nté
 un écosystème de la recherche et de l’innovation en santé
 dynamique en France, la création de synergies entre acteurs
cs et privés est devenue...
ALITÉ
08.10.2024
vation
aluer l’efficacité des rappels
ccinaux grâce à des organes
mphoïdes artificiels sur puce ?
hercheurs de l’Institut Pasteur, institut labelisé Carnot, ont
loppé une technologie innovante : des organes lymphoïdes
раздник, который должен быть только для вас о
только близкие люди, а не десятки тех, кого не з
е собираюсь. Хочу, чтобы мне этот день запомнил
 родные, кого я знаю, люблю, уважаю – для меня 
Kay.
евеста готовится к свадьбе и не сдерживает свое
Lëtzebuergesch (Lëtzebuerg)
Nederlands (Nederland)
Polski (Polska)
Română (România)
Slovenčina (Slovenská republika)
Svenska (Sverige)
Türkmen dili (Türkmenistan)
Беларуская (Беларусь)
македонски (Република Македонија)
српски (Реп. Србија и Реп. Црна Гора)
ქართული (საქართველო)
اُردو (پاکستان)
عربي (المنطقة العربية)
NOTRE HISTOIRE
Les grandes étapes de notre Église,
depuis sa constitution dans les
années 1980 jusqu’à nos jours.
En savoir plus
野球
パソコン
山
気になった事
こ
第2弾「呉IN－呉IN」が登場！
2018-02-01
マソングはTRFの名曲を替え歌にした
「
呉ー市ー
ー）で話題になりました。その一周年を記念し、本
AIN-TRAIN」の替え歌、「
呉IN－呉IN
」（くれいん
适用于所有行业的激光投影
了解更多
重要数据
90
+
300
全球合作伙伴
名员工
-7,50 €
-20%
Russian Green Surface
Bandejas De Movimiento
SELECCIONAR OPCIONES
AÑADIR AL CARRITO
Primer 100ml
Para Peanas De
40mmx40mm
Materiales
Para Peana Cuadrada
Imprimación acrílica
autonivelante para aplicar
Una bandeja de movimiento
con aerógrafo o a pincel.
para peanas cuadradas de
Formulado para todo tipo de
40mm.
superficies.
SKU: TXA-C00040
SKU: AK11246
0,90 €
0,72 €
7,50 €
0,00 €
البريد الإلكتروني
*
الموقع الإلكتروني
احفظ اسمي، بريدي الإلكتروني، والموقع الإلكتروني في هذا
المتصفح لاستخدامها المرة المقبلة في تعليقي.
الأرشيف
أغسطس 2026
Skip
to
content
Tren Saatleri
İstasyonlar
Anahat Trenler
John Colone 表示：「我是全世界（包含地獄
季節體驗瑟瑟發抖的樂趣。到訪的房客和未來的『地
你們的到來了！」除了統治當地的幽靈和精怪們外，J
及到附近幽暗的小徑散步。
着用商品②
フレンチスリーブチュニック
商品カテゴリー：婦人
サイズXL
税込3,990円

*BRIEF:*
Can you quote every entry above line for line, without changing a single character?

*EXERCISE RESPONSE:*
nté
 un écosystème de la recherche et de l’innovation en santé
 dynamique en France, la création de synergies entre acteurs
cs et privés est devenue...
ALITÉ
08.10.2024
vation
aluer l’efficacité des rappels
ccinaux grâce à des organes
mphoïdes artificiels sur puce ?
hercheurs de l’Institut Pasteur, institut labelisé Carnot, ont
loppé une technologie innovante : des organes lymphoïdes
раздник, который должен быть только для вас о
только близкие люди, а не десятки тех, кого не з
е собираюсь. Хочу, чтобы мне этот день запомнил
 родные, кого я знаю, люблю, уважаю – для меня 
Kay.
евеста готовится к свадьбе и не сдерживает свое
Lëtzebuergesch (Lëtzebuerg)
Nederlands (Nederland)
Polski (Polska)
Română (România)
Slovenčina (Slovenská republika)
Svenska (Sverige)
Türkmen dili (Türkmenistan)
Беларуская (Беларусь)
македонски (Република Македонија)
српски (Реп. Србија и Реп. Црна Гора)
ქართული (საქართველო)
اُردو (پاکستان)
عربي (المنطقة العربية)
NOTRE HISTOIRE
Les grandes étapes de notre Église,
depuis sa constitution dans les
années 1980 jusqu’à nos jours.
En savoir plus
野球
パソコン
山
気になった事
こ
第2弾「呉IN－呉IN」が登場！
2018-02-01
マソングはTRFの名曲を替え歌にした
「
呉ー市ー
ー）で話題になりました。その一周年を記念し、本
AIN-TRAIN」の替え歌、「
呉IN－呉IN
」（くれいん
适用于所有行业的激光投影
了解更多
重要数据
90
+
300
全球合作伙伴
名员工
-7,50 €
-20%
Russian Green Surface
Bandejas De Movimiento
SELECCIONAR OPCIONES
AÑADIR AL CARRITO
Primer 100ml
Para Peanas De
40mmx40mm
Materiales
Para Peana Cuadrada
Imprimación acrílica
autonivelante para aplicar
Una bandeja de movimiento
con aerógrafo o a pincel.
para peanas cuadradas de
Formulado para todo tipo de
40mm.
superficies.
SKU: TXA-C00040
SKU: AK11246
0,90 €
0,72 €
7,50 €
0,00 €
البريد الإلكتروني
*
الموقع الإلكتروني
احفظ اسمي، بريدي الإلكتروني، والموقع الإلكتروني في هذا
المتصفح لاستخدامها المرة المقبلة في تعليقي.
الأرشيف
أغسطس 2026
Skip
to
content
Tren Saatleri
İstasyonlar
Anahat Trenler
John Colone 表示：「我是全世界（包含地獄
季節體驗瑟瑟發抖的樂趣。到訪的房客和未來的『地
你們的到來了！」除了統治當地的幽靈和精怪們外，J
及到附近幽暗的小徑散步。
着用商品②
フレンチスリーブチュニック
商品カテゴリー：婦人
サイズXL
税込3,990円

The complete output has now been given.